Exploded View of a Kindle

We love seeing how things work. Exploded views are like mechanical eye-candy to most engineers, so when [Chris’] Kindle Touch died, he decided to give it new life… on his wall.

Inspired by others, he decided to mount all the components of his Kindle onto a piece of plastic that he could hang up on his wall. As an electronics design engineer, he’s always looking for new ideas and ways to design and build circuits — what better way to inspire creativity than to see a real product blown apart? Does anyone remember reading [Stephen Biesty’s] Incredible Cross Sections or Incredible Explosions as a child?

The construction is quite simple, relying on mounting holes where possible to screw parts directly to the board, or by using heavy duty double-sided tape. After finishing the Kindle, [Chris] found an old iPod of his and decided to give it the same ritual.

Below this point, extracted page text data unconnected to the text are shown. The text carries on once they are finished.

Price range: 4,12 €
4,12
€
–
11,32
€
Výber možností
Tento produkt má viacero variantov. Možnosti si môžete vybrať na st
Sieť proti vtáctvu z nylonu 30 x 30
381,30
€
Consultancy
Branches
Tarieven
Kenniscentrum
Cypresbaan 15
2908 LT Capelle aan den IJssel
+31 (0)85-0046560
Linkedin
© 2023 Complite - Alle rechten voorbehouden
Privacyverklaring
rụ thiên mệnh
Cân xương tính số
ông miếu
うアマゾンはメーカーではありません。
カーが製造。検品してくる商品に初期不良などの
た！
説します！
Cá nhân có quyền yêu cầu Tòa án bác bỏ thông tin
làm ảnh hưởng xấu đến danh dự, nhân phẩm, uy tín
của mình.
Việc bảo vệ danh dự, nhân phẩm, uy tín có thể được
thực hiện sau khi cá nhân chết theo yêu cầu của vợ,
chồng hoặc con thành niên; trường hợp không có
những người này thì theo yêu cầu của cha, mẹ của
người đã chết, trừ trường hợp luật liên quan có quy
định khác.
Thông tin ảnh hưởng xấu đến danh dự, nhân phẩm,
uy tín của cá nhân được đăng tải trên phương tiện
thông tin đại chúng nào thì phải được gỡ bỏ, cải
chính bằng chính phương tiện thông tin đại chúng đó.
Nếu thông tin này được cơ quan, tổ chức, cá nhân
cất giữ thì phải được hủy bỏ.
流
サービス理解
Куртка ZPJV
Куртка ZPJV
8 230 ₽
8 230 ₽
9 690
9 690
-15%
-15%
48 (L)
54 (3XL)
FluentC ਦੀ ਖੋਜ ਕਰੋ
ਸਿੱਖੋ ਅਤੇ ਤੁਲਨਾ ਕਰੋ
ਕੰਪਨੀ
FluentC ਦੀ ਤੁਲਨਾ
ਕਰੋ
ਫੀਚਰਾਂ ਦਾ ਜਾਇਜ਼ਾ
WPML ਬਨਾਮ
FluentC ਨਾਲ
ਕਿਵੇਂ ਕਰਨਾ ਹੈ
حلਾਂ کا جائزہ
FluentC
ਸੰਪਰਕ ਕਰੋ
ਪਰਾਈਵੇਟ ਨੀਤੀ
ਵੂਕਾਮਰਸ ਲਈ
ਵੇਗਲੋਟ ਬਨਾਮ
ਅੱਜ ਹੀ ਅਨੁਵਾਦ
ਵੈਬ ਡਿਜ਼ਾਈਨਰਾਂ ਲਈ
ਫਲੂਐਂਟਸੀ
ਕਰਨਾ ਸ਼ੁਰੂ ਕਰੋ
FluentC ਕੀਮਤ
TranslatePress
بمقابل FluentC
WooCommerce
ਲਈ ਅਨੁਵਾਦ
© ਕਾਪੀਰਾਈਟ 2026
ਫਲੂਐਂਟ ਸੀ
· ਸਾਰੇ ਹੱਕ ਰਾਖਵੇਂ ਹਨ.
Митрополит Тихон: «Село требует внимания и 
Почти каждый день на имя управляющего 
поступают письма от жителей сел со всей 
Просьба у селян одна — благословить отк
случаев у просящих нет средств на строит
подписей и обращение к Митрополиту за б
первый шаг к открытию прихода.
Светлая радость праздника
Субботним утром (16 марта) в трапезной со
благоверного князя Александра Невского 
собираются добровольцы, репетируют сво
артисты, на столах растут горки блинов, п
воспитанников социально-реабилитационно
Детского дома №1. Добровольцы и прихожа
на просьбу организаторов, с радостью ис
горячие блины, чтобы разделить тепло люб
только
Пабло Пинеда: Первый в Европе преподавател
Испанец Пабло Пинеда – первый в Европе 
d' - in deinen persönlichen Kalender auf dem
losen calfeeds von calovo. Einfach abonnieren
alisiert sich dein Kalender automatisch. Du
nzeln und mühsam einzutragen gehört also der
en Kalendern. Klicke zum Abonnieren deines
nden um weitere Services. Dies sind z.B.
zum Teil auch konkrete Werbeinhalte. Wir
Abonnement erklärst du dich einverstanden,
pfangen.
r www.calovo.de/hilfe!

For some more in-depth exploded physical models, take a look’s office art we covered last year!

15 thoughts on “Re-purposing Old Electronics To Inspire New Designs

    1. I did this at the tech college I taught at with an old computer and flatscreen monitor Even put a plexi cover on the hard drive so people could see it spin/read while a powerpoint presentation ran.

    2. A long time ago I saw a PC mounted on a wall like that in a computer store. It was fully functional, but I don’t recall what they were doing with it. Having the wires reach kind of dictated the layout, obviously with the motherboard in the middle.

  1. Seeing its final image still there, forever frozen in the e-ink, is kind of eerie.

    I used to do this with old motherboards. Some looked really cool when backlit. Probably wouldn’t look right with this one though, since it’s not a solid plane.

  2. I recall, in tech school during the 70s, that we had a very large superhet AM radio schematic laid out on a bread board, with all the parts actually present. It actually worked. I wonder if I can find a picture of that somewhere.

      1. I’ve found some teaching aids that are much smaller, like a 14″ wide by a foot tall…solid state. As I recall this unit, it was something like a four foot wide by three foot tall vacuum tube AA5 AM radio, laid out on a board. The wiring was all on the back for HV protection. I originally said 70s, but it was actually late-60s.